Newton iteration geometry / convergence intuition

Why don’t we use full Newton’s method in deep learning?

Although Newton’s method is theoretically fast, it has severe computation/storage bottlenecks for modern models because it depends on second-order derivatives.

For a model with only \(10^6\) parameters:

  • First-order gradient is a vector of size \(10^6\) (manageable).
  • Hessian is a \(10^6\times 10^6\) matrix with \(10^{12}\) entries (storage explosion).
  • Newton step requires solving/inverting Hessian systems; naive inversion scales as \(O(N^3)\) and is infeasible at this size.

So in practice, deep learning uses first-order methods (SGD/Adam) or approximate second-order variants.

Minimizing F

Steepest Descent

\[ x_{k+1}=x_k-s_k\nabla F(x_k), \] where \(s_k\) is step size (learning rate).

Steepest descent follows the negative gradient direction.

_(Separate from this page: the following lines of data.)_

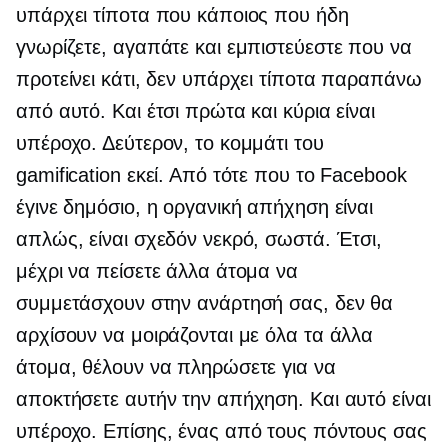
υπάρχει τίποτα που κάποιος που ήδη
γνωρίζετε, αγαπάτε και εμπιστεύεστε που να
προτείνει κάτι, δεν υπάρχει τίποτα παραπάνω
από αυτό. Και έτσι πρώτα και κύρια είναι
υπέροχο. Δεύτερον, το κομμάτι του
gamification εκεί. Από τότε που το Facebook
έγινε δημόσιο, η οργανική απήχηση είναι
απλώς, είναι σχεδόν νεκρό, σωστά. Έτσι,
μέχρι να πείσετε άλλα άτομα να
συμμετάσχουν στην ανάρτησή σας, δεν θα
αρχίσουν να μοιράζονται με όλα τα άλλα
άτομα, θέλουν να πληρώσετε για να
αποκτήσετε αυτήν την απήχηση. Και αυτό είναι
υπέροχο. Επίσης, ένας από τους πόντους σας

Step size is critical: too large overshoots; too small converges slowly.

Newton’s Method

\[ x_{k+1}=x_k-H(x_k)^{-1}\nabla F(x_k). \]

Compared with steepest descent, Newton uses local curvature to adapt direction and scale.

Convexity

Convex set

A set \(C\) is convex if \[ x,y\in C,\ \forall\theta\in[0,1]\Longrightarrow\theta x+(1-\theta)y\in C. \]

Convex function

A function \(f\) is convex if \[ f(\theta x+(1-\theta)y)\le \theta f(x)+(1-\theta)f(y),\quad x,y\in\mathrm{dom}(f),\ \theta\in[0,1]. \]

Non-convex example: midpoint of two boundary points lies outside

From calculus, in 1D, \(f''(x)\ge 0\) implies convexity. In optimization, convexity gives the key guarantee: every local minimum is also a global minimum.


Takeaway. Hessian and Jacobian connect multivariable calculus to practical optimization: gradient methods use first-order information, Newton uses second-order curvature, and convexity tells us when local optimization gives globally correct answers.